Scores of Negative Emotions
Broadway, Hollywood and Madison Avenue are crowded with talented composers who can skillfully manipulate our emotional states through music. They can play with emotional responses such as joy, sorrow, excitement, anger and sexual arousal to direct our preferences toward particular products, programs or celebrities.
An award-winning musical score for a film can change the expressions of an audience. Sadness, joy, surprise, fright, and disgust, along with a few tears, are easily detected on the faces of the enthralled viewer-listeners.
Are pathological or harmful emotional experiences associated with music? Most researchers would answer “yes.” Recent studies have found music to be one of the factors behind bipolar disorder or ADHD. In addition, a recent study suggests that depression among teens may be partly caused by listening to music.

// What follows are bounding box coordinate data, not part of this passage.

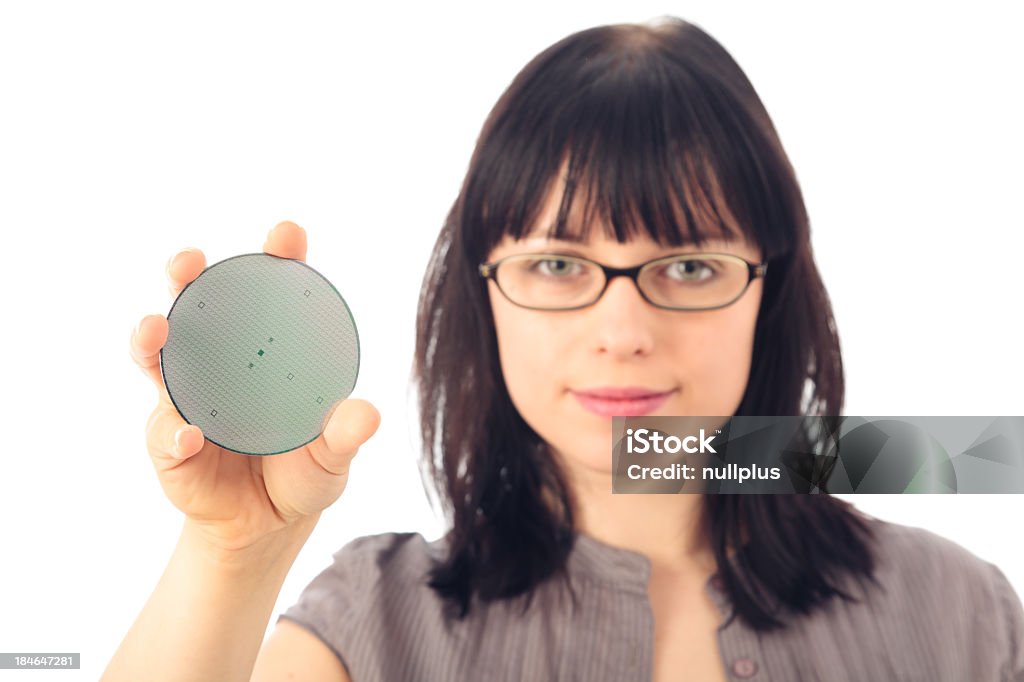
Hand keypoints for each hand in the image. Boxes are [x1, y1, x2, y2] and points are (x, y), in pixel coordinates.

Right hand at [128, 221, 380, 552]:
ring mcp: (188, 397)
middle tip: (190, 262)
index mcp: (266, 351)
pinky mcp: (169, 442)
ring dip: (152, 337)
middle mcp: (220, 361)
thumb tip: (366, 413)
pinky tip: (189, 435)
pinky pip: (165, 431)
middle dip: (188, 275)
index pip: (269, 292)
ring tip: (156, 329)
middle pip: (196, 305)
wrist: (269, 525)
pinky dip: (174, 430)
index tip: (286, 234)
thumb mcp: (333, 454)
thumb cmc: (304, 471)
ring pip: (158, 355)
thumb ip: (345, 433)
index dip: (277, 256)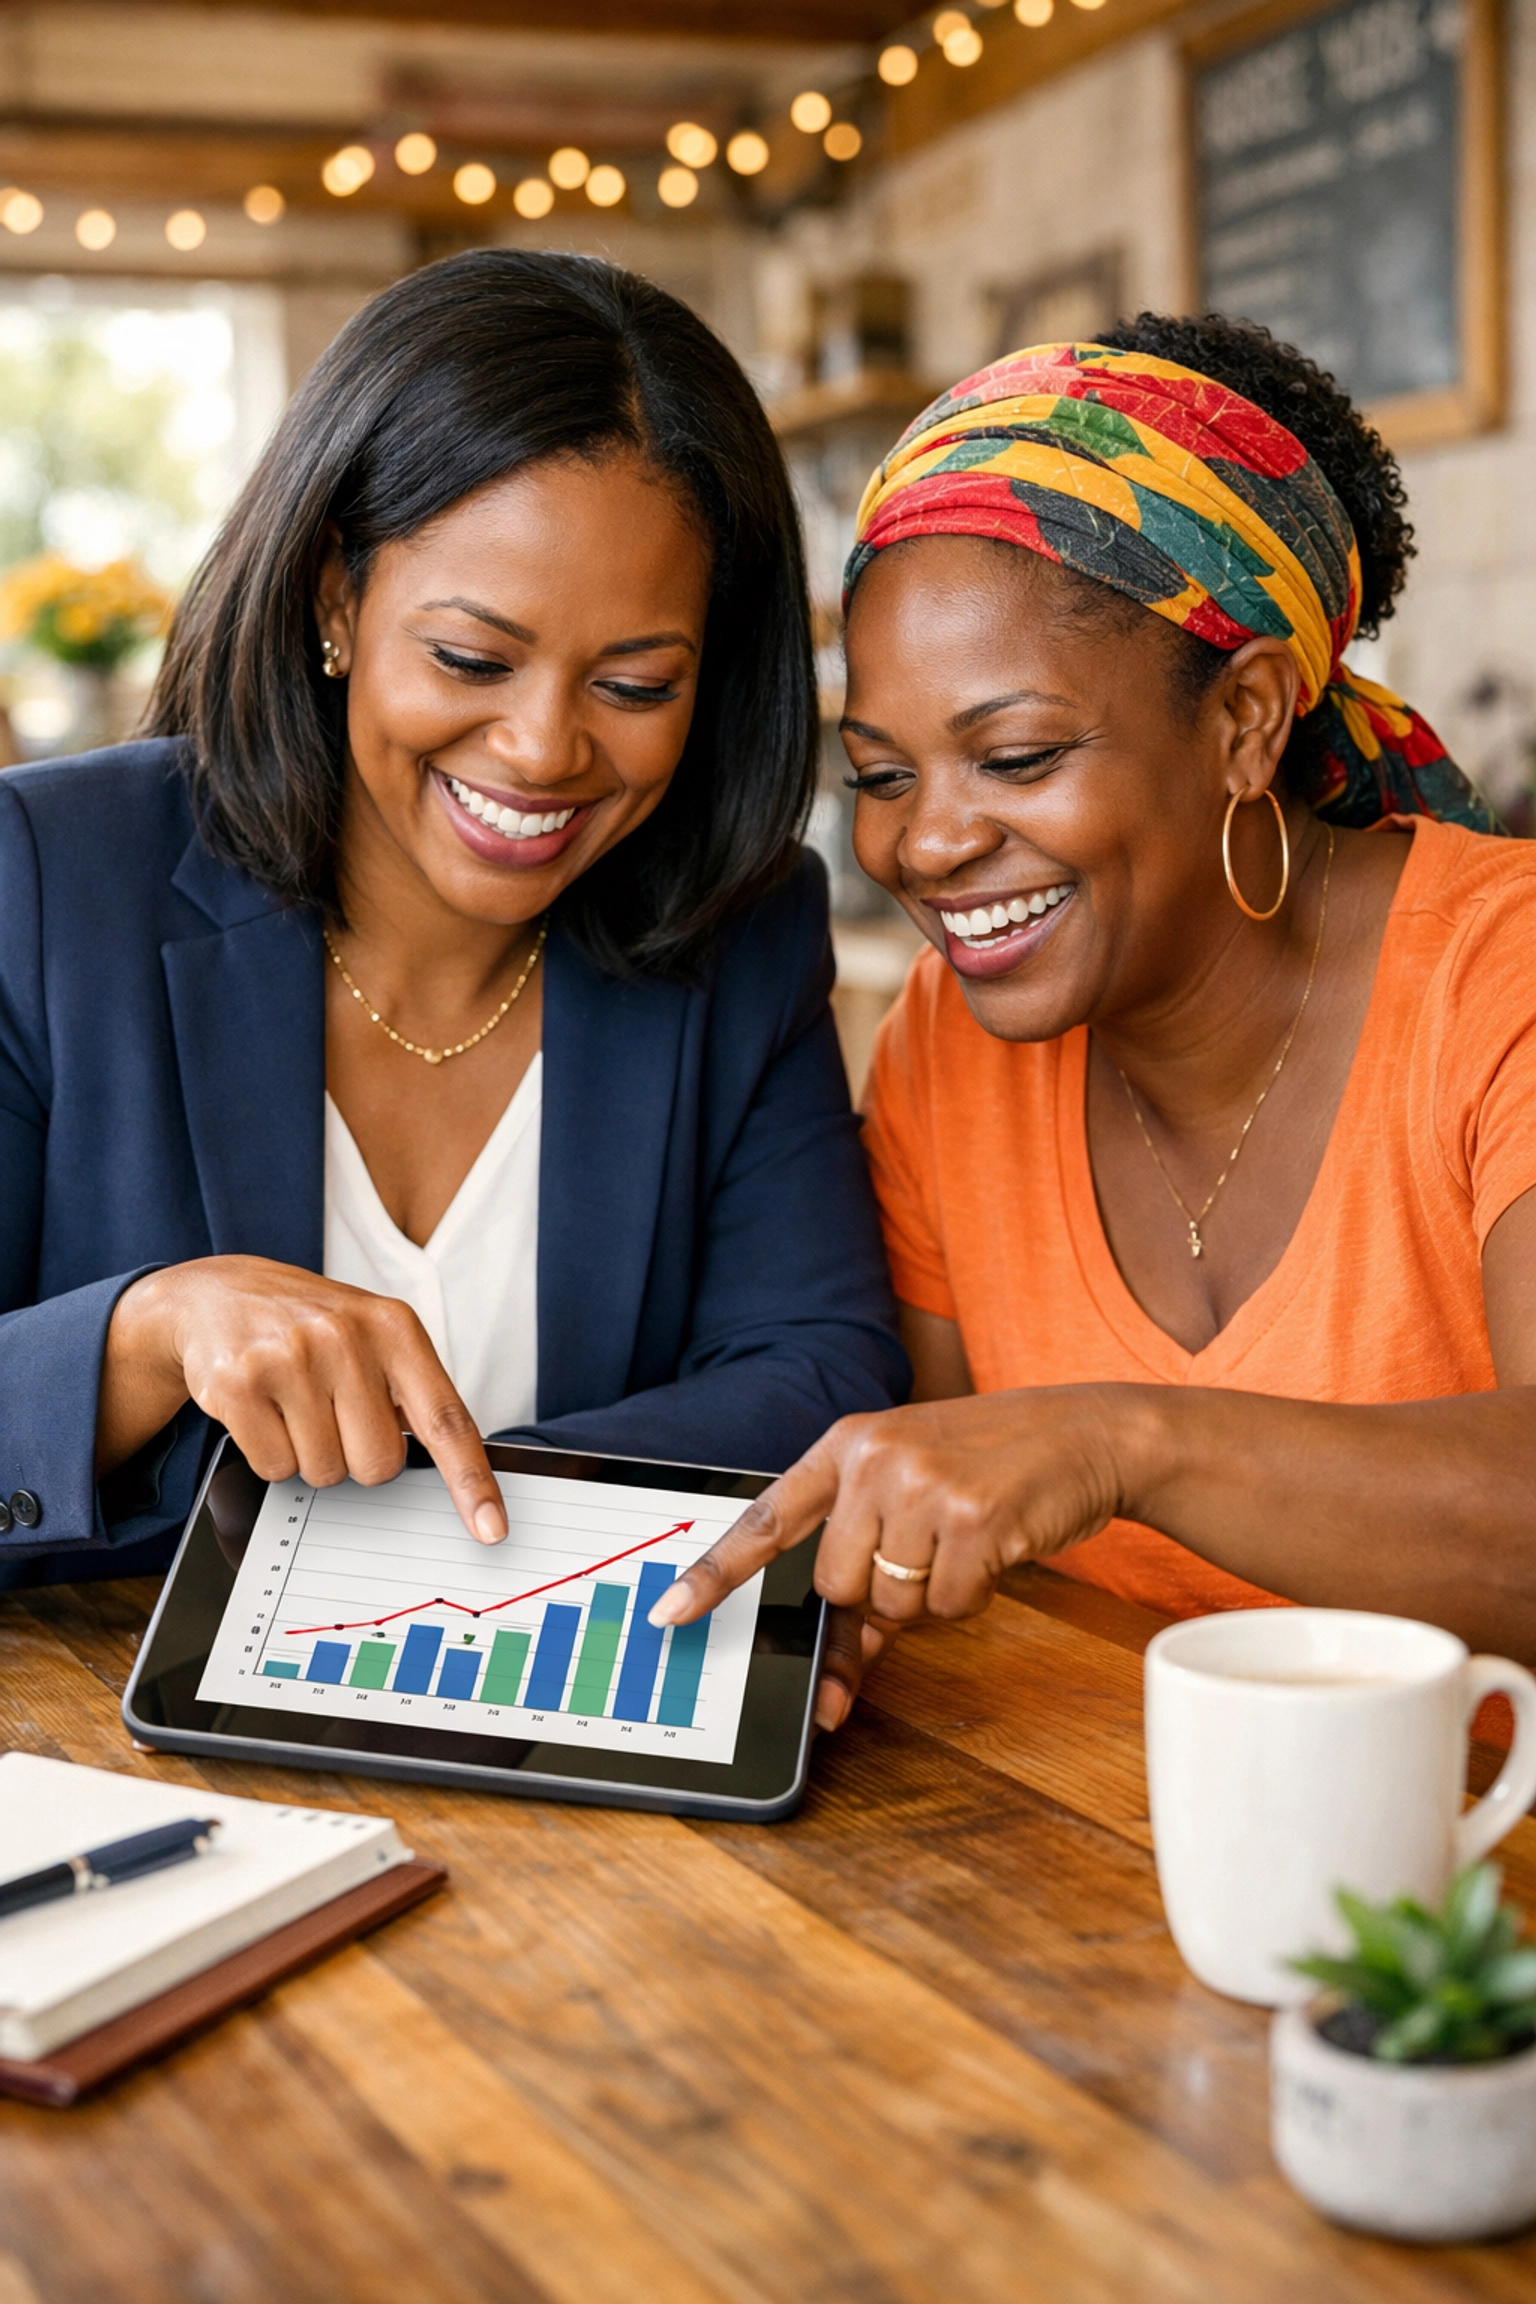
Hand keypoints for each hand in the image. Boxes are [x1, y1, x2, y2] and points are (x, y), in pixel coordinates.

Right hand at [98, 1256, 506, 1544]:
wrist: (215, 1294)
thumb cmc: (309, 1326)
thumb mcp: (371, 1336)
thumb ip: (409, 1392)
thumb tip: (450, 1470)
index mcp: (394, 1327)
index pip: (446, 1419)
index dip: (471, 1481)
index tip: (492, 1529)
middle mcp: (347, 1337)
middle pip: (379, 1465)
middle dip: (356, 1455)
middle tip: (331, 1412)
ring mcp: (290, 1358)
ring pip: (324, 1472)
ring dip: (310, 1454)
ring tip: (292, 1402)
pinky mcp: (240, 1383)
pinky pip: (275, 1469)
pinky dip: (270, 1453)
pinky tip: (262, 1407)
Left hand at [650, 1387, 1133, 1723]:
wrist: (1086, 1433)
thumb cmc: (993, 1468)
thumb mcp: (916, 1493)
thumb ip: (865, 1569)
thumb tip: (833, 1676)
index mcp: (848, 1443)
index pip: (767, 1517)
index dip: (717, 1573)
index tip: (672, 1614)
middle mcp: (874, 1457)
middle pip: (835, 1584)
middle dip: (880, 1591)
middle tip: (929, 1548)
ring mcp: (922, 1484)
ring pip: (891, 1603)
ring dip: (933, 1594)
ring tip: (967, 1539)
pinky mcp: (972, 1518)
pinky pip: (947, 1607)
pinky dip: (973, 1596)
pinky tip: (996, 1547)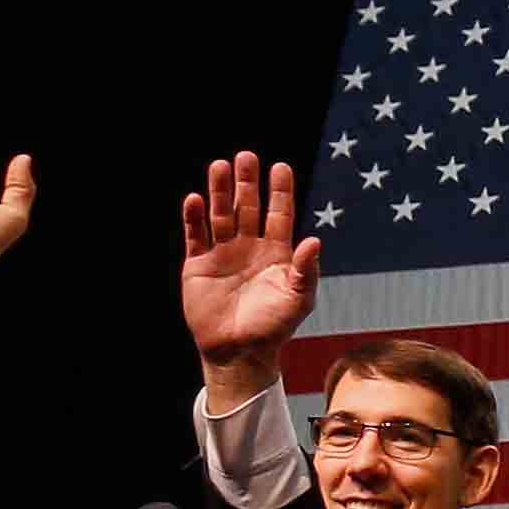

Cultural messages transmitted through media affect other behaviors related to mental health, such as eating disorders and aggressive behavior. Media use may similarly contribute to the development of depression via reinforcement of cognitions and/or affective states … Other media exposures—particularly on television, in music, and in video games—are highly negative or violent, and repeated exposure to these messages may engender a negative and fearful perception of the world, which can also contribute to or exacerbate depression. [Brian A. Primack, M.D., University of Pittsburgh School of Medicine].